- Opening Delimiter -

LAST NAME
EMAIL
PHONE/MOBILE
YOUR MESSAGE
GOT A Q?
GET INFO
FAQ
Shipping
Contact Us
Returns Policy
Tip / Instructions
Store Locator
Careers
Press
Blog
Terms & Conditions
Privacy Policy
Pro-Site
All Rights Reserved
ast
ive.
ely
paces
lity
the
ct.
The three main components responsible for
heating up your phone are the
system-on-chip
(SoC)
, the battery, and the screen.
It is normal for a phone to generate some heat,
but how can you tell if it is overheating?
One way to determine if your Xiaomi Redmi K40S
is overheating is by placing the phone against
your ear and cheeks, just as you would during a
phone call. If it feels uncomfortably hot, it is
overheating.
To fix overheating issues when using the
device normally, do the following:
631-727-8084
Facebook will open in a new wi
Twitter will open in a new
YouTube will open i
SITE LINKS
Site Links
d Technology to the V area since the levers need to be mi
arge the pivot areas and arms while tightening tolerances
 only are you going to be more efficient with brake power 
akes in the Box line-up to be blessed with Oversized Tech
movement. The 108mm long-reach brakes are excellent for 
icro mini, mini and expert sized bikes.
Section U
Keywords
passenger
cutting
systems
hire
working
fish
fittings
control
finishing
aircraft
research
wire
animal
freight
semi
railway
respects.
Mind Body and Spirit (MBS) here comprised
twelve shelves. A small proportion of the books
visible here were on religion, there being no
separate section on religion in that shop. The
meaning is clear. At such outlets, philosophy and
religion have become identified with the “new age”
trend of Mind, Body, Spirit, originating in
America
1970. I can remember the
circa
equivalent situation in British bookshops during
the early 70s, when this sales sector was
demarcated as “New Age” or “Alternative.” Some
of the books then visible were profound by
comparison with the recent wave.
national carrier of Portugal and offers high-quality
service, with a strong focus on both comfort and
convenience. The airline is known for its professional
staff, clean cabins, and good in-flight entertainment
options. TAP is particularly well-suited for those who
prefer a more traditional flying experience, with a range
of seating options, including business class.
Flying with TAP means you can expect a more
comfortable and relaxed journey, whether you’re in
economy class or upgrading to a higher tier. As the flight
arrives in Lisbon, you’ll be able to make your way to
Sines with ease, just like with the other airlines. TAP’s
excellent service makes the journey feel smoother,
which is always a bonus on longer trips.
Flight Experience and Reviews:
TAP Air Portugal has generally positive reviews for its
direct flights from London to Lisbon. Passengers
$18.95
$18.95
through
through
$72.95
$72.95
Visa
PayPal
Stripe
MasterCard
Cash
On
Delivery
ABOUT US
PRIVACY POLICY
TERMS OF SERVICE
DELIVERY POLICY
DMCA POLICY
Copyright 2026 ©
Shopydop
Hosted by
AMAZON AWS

- Closing Delimiter -

◆ **Task objective**
Exactly as they stand, set down the lines from the top of the data through the line with "but how can you tell if it is overheating?".

◆ **Task response**
LAST NAME
EMAIL
PHONE/MOBILE
YOUR MESSAGE
GOT A Q?
GET INFO
FAQ
Shipping
Contact Us
Returns Policy
Tip / Instructions
Store Locator
Careers
Press
Blog
Terms & Conditions
Privacy Policy
Pro-Site
All Rights Reserved
ast
ive.
ely
paces
lity
the
ct.
The three main components responsible for
heating up your phone are the
system-on-chip
(SoC)
, the battery, and the screen.
It is normal for a phone to generate some heat,
but how can you tell if it is overheating?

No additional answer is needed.